TEXT EXCERPT »
☆ ☆ ☆
Separately, now that counsel has entered an appearance on his behalf, Defendant Longang's Motion to Vacate the Clerk's Entry of Default, ECF No. 63, will be granted, as well.

BACKGROUND

The following facts are set forth in Plaintiffs' Proposed Third Amended Complaint (“Third Amended Complaint”). Ms. Sol founded Gated Enterprise, LLC (“Gated Enterprise”) in August 2020 as a business offering in-home care services to seniors. ECF No. 43-3, at ¶¶ 11, 17. At some point after Gated Enterprise's founding, Ms. Sol brought Mr. Longang on board to manage the business's finances. Id. at ¶ 19. Although Ms. Sol and Mr. Longang discussed the possibility of Mr. Longang becoming a member of Gated Enterprise, according to Plaintiffs, no paperwork was executed establishing a formal partnership between Ms. Sol and Mr. Longang. Id. at ¶ 23. At some point, Ms. Sol and Mr. Longang opened a checking account for Gated Enterprise at the Greenbelt, MD branch of M&T Bank. Id. at ¶¶ 12, 83-84. Ms. Sol “vividly” remembers “agreeing to have [Mr.] Longang added as a joint account holder and authorized signer on the account.” Id. at ¶ 84.

In May 2022, Ms. Sol allegedly discovered a file in Gated Enterprise's office containing her personal information and a loan application submitted to M&T Bank dated December 22, 2021, including her signature, social security number, and driver's license. Id. at ¶¶ 24, 42. Ms. Sol alleges that the signature was clearly forged, that she was not aware of any loan application on behalf of Gated Enterprise, and that she was not in the United States on December 22, 2021. Id. at ¶¶ 25-28. Ms. Sol alleges that when she confronted Mr. Longang about the application, he “admitted he submitted the documents to M&T Bank” but told her that the loan had not yet been approved. Id. at ¶ 31.
☆ ☆ ☆
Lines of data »
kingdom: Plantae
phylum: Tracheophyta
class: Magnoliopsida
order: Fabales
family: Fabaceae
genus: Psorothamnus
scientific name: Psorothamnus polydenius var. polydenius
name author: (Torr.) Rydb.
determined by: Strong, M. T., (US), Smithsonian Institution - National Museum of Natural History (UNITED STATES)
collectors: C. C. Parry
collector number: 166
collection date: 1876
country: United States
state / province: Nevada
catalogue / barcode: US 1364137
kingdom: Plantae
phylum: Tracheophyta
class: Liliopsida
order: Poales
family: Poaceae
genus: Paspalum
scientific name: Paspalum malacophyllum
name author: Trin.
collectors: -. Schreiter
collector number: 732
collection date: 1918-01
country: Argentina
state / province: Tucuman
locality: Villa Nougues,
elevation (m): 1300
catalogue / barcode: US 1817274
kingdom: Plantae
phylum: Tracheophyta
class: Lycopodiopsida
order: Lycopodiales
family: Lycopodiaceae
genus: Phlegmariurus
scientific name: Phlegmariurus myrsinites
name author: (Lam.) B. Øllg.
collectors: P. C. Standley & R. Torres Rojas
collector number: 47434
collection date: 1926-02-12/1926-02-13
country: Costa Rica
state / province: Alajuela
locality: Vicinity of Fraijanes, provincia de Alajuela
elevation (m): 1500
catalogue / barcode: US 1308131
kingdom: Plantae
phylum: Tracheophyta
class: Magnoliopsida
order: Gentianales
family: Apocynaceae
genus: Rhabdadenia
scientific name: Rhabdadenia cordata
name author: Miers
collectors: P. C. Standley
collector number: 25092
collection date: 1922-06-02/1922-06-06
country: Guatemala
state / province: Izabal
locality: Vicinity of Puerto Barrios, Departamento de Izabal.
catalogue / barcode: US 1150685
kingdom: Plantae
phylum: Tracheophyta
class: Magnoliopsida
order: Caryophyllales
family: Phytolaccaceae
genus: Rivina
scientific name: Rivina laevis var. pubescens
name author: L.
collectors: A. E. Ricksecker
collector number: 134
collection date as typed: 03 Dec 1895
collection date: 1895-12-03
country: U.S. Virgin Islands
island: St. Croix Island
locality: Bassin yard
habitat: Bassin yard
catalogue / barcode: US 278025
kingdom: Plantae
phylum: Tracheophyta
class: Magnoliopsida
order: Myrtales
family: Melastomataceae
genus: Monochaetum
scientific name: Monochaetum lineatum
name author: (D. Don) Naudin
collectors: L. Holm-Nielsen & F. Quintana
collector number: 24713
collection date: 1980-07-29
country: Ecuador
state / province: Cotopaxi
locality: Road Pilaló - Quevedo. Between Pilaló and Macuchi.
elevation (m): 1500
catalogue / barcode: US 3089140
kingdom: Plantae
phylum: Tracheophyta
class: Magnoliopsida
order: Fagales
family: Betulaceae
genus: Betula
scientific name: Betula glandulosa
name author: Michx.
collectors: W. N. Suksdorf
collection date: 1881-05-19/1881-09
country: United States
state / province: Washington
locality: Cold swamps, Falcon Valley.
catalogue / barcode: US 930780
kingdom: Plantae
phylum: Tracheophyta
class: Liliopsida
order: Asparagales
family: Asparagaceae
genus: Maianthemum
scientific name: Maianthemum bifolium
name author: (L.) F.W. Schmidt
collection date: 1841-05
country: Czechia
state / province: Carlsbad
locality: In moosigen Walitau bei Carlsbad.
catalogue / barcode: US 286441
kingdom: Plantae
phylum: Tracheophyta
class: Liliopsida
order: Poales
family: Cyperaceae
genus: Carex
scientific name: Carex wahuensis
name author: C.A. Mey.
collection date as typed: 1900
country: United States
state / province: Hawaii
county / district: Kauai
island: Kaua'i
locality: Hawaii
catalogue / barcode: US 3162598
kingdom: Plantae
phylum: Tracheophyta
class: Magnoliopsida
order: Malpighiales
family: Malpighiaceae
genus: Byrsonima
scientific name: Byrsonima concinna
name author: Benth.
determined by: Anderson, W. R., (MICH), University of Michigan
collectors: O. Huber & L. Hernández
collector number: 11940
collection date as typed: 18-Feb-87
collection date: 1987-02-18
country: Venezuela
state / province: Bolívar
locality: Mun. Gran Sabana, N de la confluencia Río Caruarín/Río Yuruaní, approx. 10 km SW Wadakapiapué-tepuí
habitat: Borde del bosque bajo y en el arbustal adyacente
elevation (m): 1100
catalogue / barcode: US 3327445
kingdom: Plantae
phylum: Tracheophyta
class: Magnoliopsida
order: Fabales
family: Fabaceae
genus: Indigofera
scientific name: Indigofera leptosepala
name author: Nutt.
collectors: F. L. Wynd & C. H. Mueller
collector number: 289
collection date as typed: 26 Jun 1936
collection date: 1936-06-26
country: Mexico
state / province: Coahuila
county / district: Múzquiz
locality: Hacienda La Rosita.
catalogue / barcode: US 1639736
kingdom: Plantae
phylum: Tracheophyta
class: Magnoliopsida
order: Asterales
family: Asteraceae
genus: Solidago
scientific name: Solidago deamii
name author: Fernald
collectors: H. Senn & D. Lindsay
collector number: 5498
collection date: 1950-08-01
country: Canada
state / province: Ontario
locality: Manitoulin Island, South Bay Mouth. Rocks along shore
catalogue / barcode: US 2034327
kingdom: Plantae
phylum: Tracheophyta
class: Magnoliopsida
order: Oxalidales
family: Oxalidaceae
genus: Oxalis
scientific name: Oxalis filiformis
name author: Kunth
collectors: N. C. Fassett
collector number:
☆ ☆ ☆
REQUIREMENTS » Rewrite the court excerpt, everything from "In May 2022, Ms." down to "Id. at ¶ 31.", putting "the lender" in place of "M&T Bank".

WRITTEN RESPONSE »
In May 2022, Ms. Sol allegedly discovered a file in Gated Enterprise's office containing her personal information and a loan application submitted to the lender dated December 22, 2021, including her signature, social security number, and driver's license. Id. at ¶¶ 24, 42. Ms. Sol alleges that the signature was clearly forged, that she was not aware of any loan application on behalf of Gated Enterprise, and that she was not in the United States on December 22, 2021. Id. at ¶¶ 25-28. Ms. Sol alleges that when she confronted Mr. Longang about the application, he “admitted he submitted the documents to the lender” but told her that the loan had not yet been approved. Id. at ¶ 31.